Why You Never See Anyone Eat on The Bachelor

© Rick Rowell / Getty Images

By Gillie Houston Posted August 08, 2016

Plus more food weirdness from the hit show.

Fans of the ABC reality show series The Bachelor and its various spin-offs may have noticed an odd quirk about the televised dates: Nobody ever appears to eat anything. Refinery29 took a look at the culinary side of the popular reality shows to uncover why date food usually goes untouched.

On The Bachelor and The Bachelorette, 20-plus singles competing against each other live in a Malibu mansion, but despite the grandeur of their living quarters, the food situation is less than luxurious. Contestants have to cook for themselves—no fancy personal chefs here. According to Ashley Spivey, a former Bachelor contestant, despite the mansion's pantry being stocked with plenty of junk food, the women tended towards simple, healthful foods like eggs, yogurt, sandwiches and salads. Often times at night, the mansion's residents would switch off who prepared the meal for everyone. "On my season, Britt was a classically trained chef, so she would make things like bacon jam or roasted tomato soup," Spivey says.

Other contestants, such as Tenley Molzahn, used nutrition knowledge to the house's healthful advantage. "I'm gluten-free and also a holistic nutritionist, so I was always trying to show off my skills when I had the opportunity, especially with my gluten-free baking," Molzahn says. While the contestants aren't allowed to make their own grocery runs, they are allowed to request specific foods on the group grocery list. According to past participant Jaclyn Swartz, one of the girls "was raw [and] vegan at the time and 99.9 percent of the girls were gluten-free."

The Rose Cermonies mark the one night a week the women are treated to catered food, but according to Spivey the selection usually doesn't feature the healthiest options—"think California Pizza Kitchen and fried chicken tenders." Not exactly what you want to eat while in a skin-tight ball gown, perhaps. During out-of-town hotel stays, contestants eat "hotel food all day, all night," according to Swartz.

The food situation was similar on the Bachelor spin-off series Bachelor Pad, during which the men and women would cook and grill among themselves. However, the group featured on the show's newer spin-off, Bachelor in Paradise, have it made in the shade with vacation-style "catered buffets for every meal," including "grilled fish, quesadillas, and the best made-to-order pico de gallo I've ever had," Swartz says.

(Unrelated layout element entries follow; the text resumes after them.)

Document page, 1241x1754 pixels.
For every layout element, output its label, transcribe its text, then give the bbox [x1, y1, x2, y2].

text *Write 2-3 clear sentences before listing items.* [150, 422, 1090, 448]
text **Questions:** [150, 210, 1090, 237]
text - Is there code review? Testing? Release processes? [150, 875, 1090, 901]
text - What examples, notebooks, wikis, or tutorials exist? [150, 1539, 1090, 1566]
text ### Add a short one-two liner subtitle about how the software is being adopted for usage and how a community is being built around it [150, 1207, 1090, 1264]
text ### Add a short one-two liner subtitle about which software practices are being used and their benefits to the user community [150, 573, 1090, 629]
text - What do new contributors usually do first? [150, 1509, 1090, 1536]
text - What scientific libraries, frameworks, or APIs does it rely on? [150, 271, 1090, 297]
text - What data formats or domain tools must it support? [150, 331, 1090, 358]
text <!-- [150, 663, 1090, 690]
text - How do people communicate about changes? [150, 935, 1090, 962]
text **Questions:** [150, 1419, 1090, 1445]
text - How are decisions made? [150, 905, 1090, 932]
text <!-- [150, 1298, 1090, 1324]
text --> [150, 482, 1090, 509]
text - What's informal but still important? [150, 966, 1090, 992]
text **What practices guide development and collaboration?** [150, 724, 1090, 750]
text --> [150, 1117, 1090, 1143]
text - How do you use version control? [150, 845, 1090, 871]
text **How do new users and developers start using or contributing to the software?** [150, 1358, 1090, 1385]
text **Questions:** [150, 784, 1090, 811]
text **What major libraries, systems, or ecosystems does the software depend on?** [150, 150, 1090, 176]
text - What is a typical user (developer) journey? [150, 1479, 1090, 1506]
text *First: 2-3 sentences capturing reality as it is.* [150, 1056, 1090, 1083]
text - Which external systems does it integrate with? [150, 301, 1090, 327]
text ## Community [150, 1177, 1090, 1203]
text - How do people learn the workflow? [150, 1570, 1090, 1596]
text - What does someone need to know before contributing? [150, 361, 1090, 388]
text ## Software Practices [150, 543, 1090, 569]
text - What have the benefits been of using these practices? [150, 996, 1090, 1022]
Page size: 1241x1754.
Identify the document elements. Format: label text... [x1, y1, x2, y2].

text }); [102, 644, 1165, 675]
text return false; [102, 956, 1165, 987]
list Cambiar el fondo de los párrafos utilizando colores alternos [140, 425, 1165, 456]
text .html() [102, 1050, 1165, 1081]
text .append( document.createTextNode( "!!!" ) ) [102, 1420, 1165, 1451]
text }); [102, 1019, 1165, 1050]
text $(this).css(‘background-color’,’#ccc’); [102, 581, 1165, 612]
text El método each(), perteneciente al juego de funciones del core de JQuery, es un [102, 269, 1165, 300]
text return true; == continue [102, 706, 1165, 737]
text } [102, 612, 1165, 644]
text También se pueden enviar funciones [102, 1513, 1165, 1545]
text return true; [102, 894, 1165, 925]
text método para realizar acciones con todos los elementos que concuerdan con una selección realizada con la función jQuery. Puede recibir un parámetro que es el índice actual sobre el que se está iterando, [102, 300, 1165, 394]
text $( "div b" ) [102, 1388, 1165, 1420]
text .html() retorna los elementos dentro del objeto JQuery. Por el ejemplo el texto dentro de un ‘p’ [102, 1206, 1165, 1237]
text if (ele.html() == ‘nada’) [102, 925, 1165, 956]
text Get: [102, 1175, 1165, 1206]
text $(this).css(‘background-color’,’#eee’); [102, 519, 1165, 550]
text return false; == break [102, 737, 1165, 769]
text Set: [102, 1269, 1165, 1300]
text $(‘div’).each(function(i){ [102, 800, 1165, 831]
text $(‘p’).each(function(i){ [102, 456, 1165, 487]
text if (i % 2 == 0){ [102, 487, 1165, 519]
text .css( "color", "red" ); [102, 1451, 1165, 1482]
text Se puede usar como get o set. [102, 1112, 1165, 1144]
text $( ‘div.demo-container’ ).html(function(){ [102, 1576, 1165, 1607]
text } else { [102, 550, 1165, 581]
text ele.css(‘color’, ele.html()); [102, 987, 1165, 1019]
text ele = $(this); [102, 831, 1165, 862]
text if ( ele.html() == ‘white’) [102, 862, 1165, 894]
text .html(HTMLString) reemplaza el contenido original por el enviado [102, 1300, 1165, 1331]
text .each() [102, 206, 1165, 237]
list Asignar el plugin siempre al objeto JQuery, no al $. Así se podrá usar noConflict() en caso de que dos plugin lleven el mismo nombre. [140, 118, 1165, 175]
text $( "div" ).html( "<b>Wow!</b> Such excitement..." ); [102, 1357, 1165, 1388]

As for that untouched food on dates, Swartz says the food "is usually good, but the catch is that you aren't supposed to eat it! No one wants to watch people stuffing their face on a date." Instead, contestants often eat before the dates and quickly munch on the restaurant's food while the other person is doing their one-on-one interviews with the producers.

And, as any Bachelor fan knows, the one thing that is definitely never lacking in the mansion is booze. "Alcohol is constantly available and overflowing, 24/7," Molzahn says. So, when you're playing your Monday night Bachelor in Paradise drinking game, keep in mind: the contestants are probably just as buzzed as you are.